Quantifying the Potential of Renewable Natural Gas to Support a Reformed Energy Landscape: Estimates for New York State
Jun 2021
Publication
Public attention to climate change challenges our locked-in fossil fuel-dependent energy sector. Natural gas is replacing other fossil fuels in our energy mix. One way to reduce the greenhouse gas (GHG) impact of fossil natural gas is to replace it with renewable natural gas (RNG). The benefits of utilizing RNG are that it has no climate change impact when combusted and utilized in the same applications as fossil natural gas. RNG can be injected into the gas grid used as a transportation fuel or used for heating and electricity generation. Less common applications include utilizing RNG to produce chemicals such as methanol dimethyl ether and ammonia.

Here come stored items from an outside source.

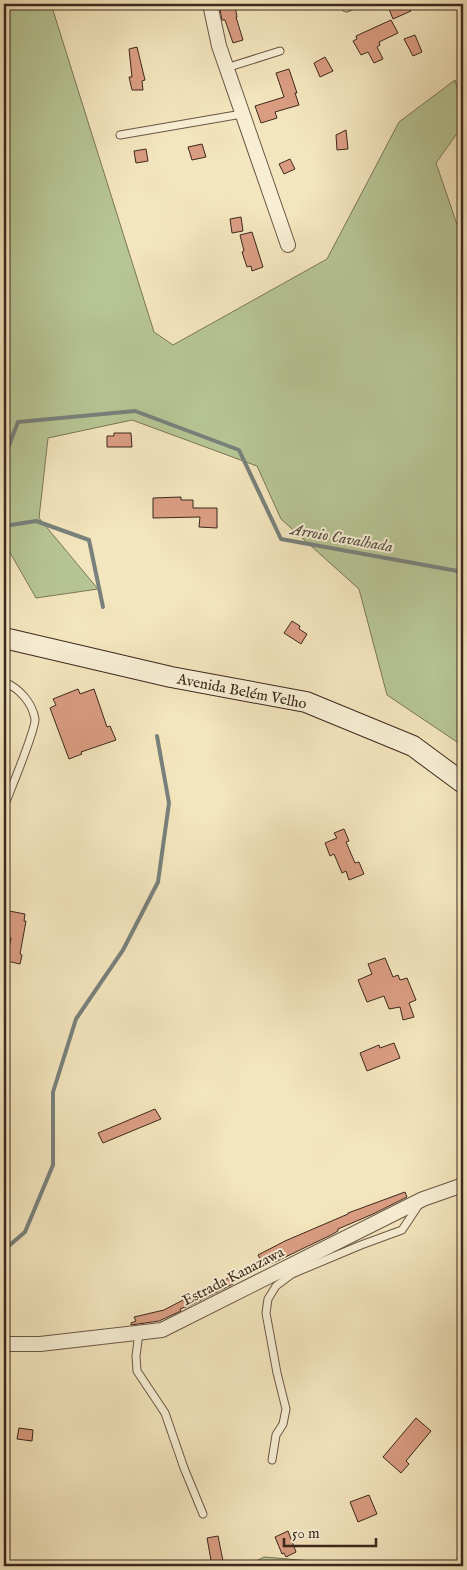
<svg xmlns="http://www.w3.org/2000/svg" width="467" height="1570" font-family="'IM FELL English',serif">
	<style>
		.green { fill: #b7c594; stroke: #7a7658 }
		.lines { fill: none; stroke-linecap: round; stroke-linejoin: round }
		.stream { stroke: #78817c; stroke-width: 4 }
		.building { fill: #da9d82; stroke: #3d281d }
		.service-casing { stroke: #6a5745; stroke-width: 9 }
		.minor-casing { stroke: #6a5745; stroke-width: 16 }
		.secondary-casing { stroke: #3d281d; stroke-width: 22 }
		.service { stroke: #f7eed4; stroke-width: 7 }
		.minor { stroke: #f7eed4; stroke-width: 14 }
		.secondary { stroke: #f7eed4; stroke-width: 20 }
		.labels { text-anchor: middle; stroke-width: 4; stroke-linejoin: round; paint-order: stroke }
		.street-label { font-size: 15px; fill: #3d281d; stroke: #f7eed4 }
		.water-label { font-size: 16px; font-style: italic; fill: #564d44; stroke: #f7eed4 }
	</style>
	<rect width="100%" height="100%" fill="#f3e5bd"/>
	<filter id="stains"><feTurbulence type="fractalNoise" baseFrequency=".004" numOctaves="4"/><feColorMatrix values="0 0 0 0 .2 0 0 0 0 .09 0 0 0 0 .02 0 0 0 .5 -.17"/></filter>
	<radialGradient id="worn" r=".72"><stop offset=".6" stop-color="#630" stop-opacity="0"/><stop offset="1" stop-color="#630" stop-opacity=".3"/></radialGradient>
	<g class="green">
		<path d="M4,4H51L154,332L173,345L327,259L399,122L455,80L463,108V125L436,163L463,242V746L387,695L359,589L281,519L257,466L132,420L48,438L39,518L98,589L36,598L4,542Z"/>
		<path d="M264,1557L370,1566H246Z"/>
	</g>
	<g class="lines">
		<g class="stream">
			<path d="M4,458L18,422L135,411L239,450L281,539L463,572"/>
			<path d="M4,526L36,521L89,540L103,607"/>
			<path d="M4,1250L25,1232L53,1165V1092L76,1019L123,950L158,882L169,803L157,736"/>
		</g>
	</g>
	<g class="building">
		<path d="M387,4H408L411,11L393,19Z"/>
		<path d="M235,6L237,17H236L243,40L233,43L225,20H222L220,10Z"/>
		<path d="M391,20L398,33L379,42L380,45L377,47L383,59L374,63L368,52L361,55L353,41L357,39L356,36Z"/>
		<path d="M415,35L422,52L413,56L404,39Z"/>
		<path d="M137,47L145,80L142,81L143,90H132L129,77H132L129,49Z"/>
		<path d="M325,57L333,71L320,77L314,63Z"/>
		<path d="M289,69L297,93H295L299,105L275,112L277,118L261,123L255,106L284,97L276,73Z"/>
		<path d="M346,130L348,149L337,150L336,135Z"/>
		<path d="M202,144L206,157L192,160L188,147Z"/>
		<path d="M146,149L148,161L136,163L134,151Z"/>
		<path d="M290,159L295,169L284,174L279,164Z"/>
		<path d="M241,217L243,231L232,233L230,219Z"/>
		<path d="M252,232L263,267L252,271L251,266L247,267L242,252L244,251L240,235Z"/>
		<path d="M114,433H131L132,447H107V436H114Z"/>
		<path d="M181,497V500H193V508H217V528L199,527L200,517L153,518V498Z"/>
		<path d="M292,621L300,626L299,629L307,634L301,644L284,633Z"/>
		<path d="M78,689L80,694L94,689L107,727L110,726L116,740L81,752L82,754L69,759L50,708L56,705L53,699Z"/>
		<path d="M344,829L349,841L346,842L355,863L359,862L364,874L349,880L346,871L342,873L334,854L330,856L325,843L337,838L334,833Z"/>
		<path d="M4,910L25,914L24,921H26L20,954L22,955L20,964L7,961L11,938L5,937L6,929H4Z"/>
		<path d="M385,958L393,977L398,975L400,980L407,978L416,1000L409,1003L414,1017L403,1020L400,1007L389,1009L384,996L367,1002L358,980L372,974L368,964Z"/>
		<path d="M394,1043L400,1058L367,1071L360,1053L379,1045L380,1048Z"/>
		<path d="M155,1109L161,1119L103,1143L98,1133Z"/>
		<path d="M405,1192L407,1197L373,1214L338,1229V1231L331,1235L275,1262L264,1266L258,1255L285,1241L348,1214V1213Z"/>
		<path d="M228,1278L233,1284L185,1308V1307L180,1309L181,1311L159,1321L131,1325V1323L136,1321L134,1317L164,1310L204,1289L205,1292Z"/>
		<path d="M416,1418L431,1431L406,1461L409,1464L401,1473L383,1457Z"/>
		<path d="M19,1428L33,1430L32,1441L17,1439Z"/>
		<path d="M369,1495L377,1514L358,1522L350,1502Z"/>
		<path d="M288,1531L296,1552L286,1557L284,1553L282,1554L275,1537Z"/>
		<path d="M218,1536L224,1566H212L207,1538Z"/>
	</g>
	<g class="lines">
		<defs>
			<g id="service">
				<path d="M346,8L357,4"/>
				<path d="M226,68L280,51"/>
				<path d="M120,135L242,114"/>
				<path d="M4,682C19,688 32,702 35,719C36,730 9,793 4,807"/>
				<path d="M139,1333L136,1356L137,1371L165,1413L184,1468L203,1514"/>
				<path d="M272,1460L276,1435L283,1424L286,1409L277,1373L266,1313L268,1299L276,1286L292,1274L361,1245L402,1230L420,1203"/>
			</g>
			<g id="minor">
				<path d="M210,4L219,46L288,245"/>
				<path d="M4,1344H40L162,1330L423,1199L463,1185"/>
			</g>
			<path id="secondary" d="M4,638L171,677L306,702L413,746L463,783"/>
		</defs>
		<use href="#service" class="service-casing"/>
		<use href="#minor" class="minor-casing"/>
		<use href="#secondary" class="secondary-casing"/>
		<use href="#service" class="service"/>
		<use href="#minor" class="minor"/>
		<use href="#secondary" class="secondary"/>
	</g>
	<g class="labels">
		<g class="street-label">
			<text transform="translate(242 691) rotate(11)" y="5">Avenida Belém Velho</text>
			<text transform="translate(233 1276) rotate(-27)" y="5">Estrada Kanazawa</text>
		</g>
		<g class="water-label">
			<text transform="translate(342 537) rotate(10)" y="6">Arroio Cavalhada</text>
		</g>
	</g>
	<rect width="467" height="1570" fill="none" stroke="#f3e5bd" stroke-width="20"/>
	<rect x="5" y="5" width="457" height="1560" fill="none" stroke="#3d281d" stroke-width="2.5"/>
	<rect x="10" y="10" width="447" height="1550" fill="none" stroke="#3d281d"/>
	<path d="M284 1538v8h92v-8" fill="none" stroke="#3d281d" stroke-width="2.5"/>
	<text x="292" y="1538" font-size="15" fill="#3d281d" stroke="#f7eed4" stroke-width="4" paint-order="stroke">50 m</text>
	<rect width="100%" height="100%" filter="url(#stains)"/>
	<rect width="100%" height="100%" fill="url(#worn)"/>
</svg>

The GHG impact should be quantified before committing to RNG. This study quantifies the potential production of biogas (i.e. the precursor to RNG) and RNG from agricultural and waste sources in New York State (NYS). It is unique because it is the first study to provide this analysis. The results showed that only about 10% of the state’s resources are used to generate biogas of which a small fraction is processed to RNG on the only two operational RNG facilities in the state. The impact of incorporating a second renewable substitute for fossil natural gas “green” hydrogen is also analyzed. It revealed that injecting RNG and “green” hydrogen gas into the pipeline system can reduce up to 20% of the state’s carbon emissions resulting from fossil natural gas usage which is a significant GHG reduction. Policy analysis for NYS shows that several state and federal policies support RNG production. However the value of RNG can be increased 10-fold by applying a similar incentive policy to California’s Low Carbon Fuel Standard (LCFS).